Lauer was subjected to a “good character test” in order to get the property, but that was before reports broke that he had a long history of sexually harassing Today Show staffers.
Now, New Zealand’s Walking Access Commission and Department of Conservation want an easement on a 49 kilometer-long road that cuts through his land. These groups claim that, since Lauer is only leasing the land from the government, the public should have greater access to it.
“This easement that’s been proposed is being proposed to solve a problem that does not exist, and that’s the misinformation that’s out there and it’s out there on purpose,” Lauer said.
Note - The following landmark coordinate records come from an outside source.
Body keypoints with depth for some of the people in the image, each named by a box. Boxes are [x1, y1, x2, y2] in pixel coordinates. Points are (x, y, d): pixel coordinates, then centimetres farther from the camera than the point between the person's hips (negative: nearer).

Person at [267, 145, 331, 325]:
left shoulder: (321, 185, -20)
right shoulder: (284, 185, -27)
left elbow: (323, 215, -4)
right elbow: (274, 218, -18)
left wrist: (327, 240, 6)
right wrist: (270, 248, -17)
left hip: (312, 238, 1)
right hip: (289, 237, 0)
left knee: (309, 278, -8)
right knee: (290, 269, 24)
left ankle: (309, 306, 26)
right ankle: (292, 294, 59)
The former news anchor was calling in from New York, and he said that no one had been shooed off of the 26,500-acre property.
“Show me the logs of the people, of Walking Access [Commission] and other people, of all the people who they say have been denied?” he said. “They don’t exist.”
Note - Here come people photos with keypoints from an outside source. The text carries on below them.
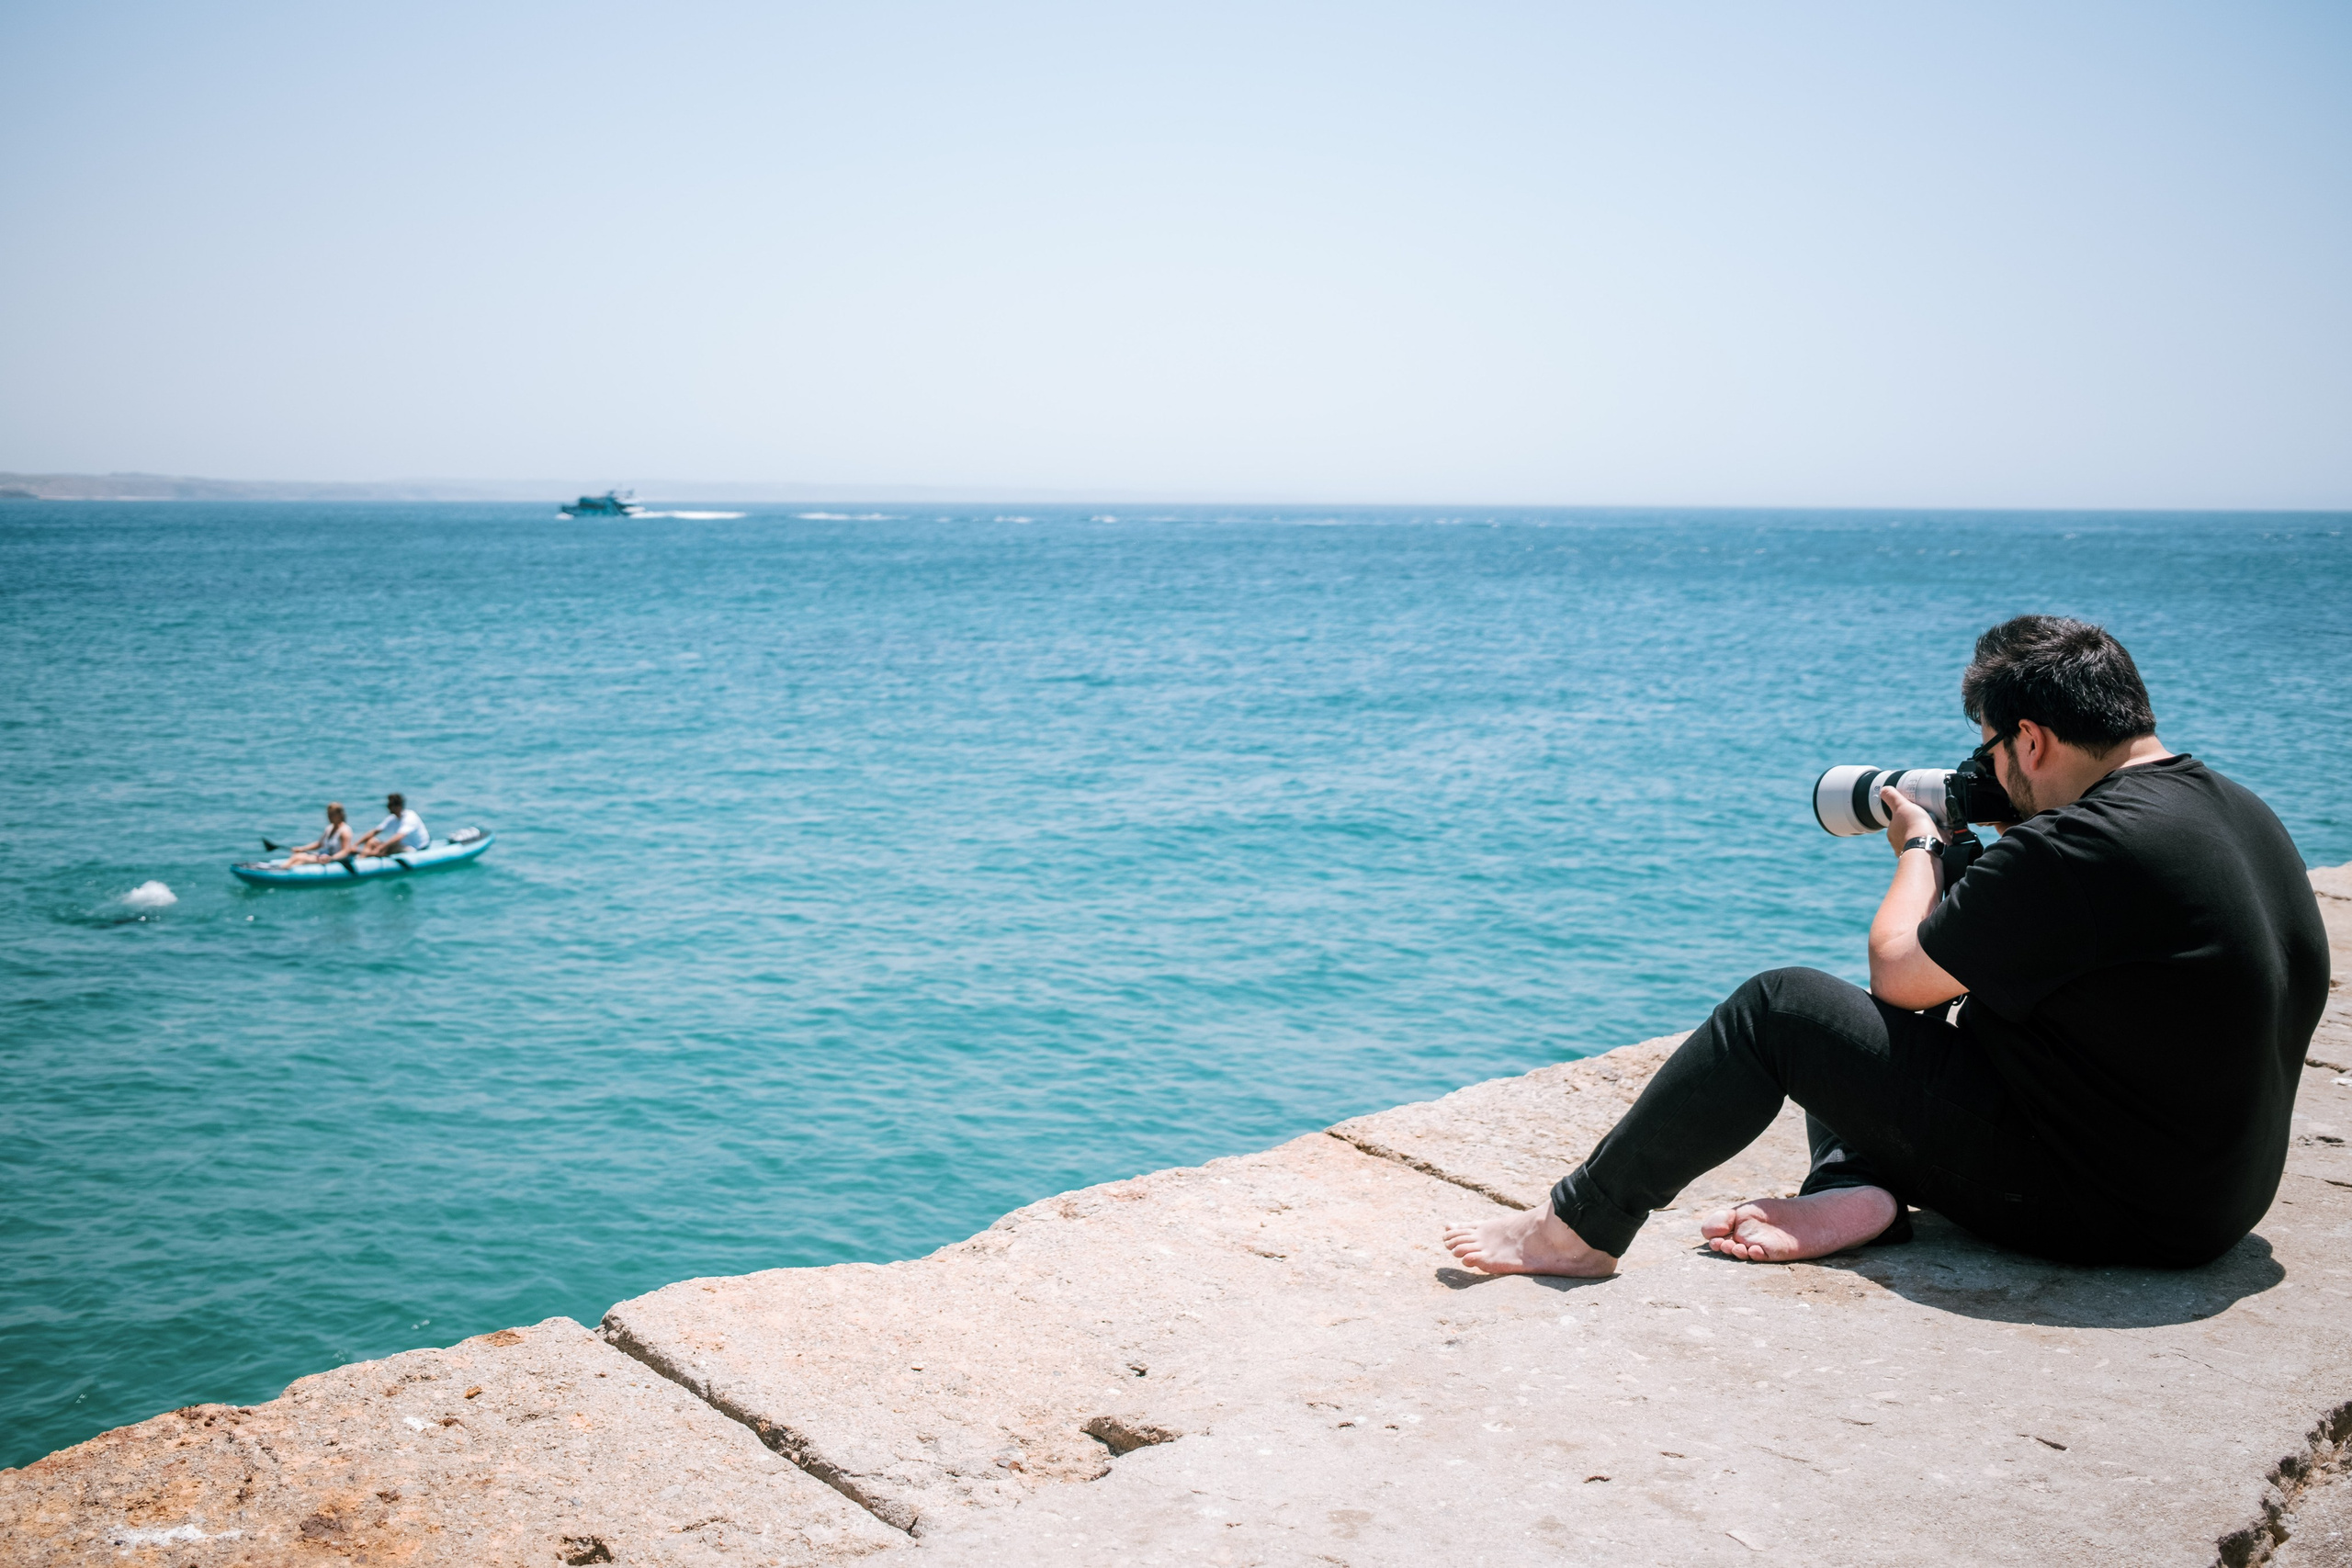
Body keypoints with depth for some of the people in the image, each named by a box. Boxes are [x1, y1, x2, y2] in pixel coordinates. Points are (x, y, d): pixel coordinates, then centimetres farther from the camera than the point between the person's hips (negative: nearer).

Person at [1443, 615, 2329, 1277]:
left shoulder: (2078, 848, -25)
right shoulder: (2240, 812, 7)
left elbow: (1898, 969, -13)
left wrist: (1917, 847, 3)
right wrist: (1999, 857, 14)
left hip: (2094, 1209, -10)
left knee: (1779, 1008, -5)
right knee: (1858, 1019, 18)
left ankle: (1579, 1229, -1)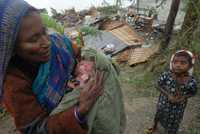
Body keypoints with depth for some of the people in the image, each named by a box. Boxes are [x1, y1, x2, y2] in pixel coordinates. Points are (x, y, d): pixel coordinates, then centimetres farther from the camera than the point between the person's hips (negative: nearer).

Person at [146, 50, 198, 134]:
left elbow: (193, 92, -7)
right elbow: (159, 86, -9)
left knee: (173, 123, 24)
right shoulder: (165, 75, -25)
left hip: (178, 108, -1)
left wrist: (183, 98, -24)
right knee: (158, 115, 29)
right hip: (164, 103, 1)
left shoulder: (191, 82, -27)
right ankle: (154, 127, 61)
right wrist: (168, 95, -24)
“I don’t know what the problem [is] they’re trying to solve because we have never denied people access who have gone through the correct procedure and called the station and said they were prepared to be on the road and properly equipped,” Lauer said.
While he felt that the easement was an attempt to capitalize on his situation, Lauer claimed that the proposal would cause genuine danger of its own as well.
“The easement itself would create a problem,” he said. “All of a sudden we would have no way of knowing who’s back there. One of the directors of one of the groups said it would be carefully managed, well by who? Is there going to be someone from Walking Access Commission sitting on the side of the road, or are the people that farm that property going to have to sit there and count every person who goes back there and what’s going to happen when they get back there and they don’t come back out. Are we supposed to stop farming that land and go look for them?”
Lauer purchased the property for $13 million, and he said that he would consider accepting compensation in exchange for granting the easement.
“I would certainly explore that option,” he said. “I would explore that option, as I think anybody would.”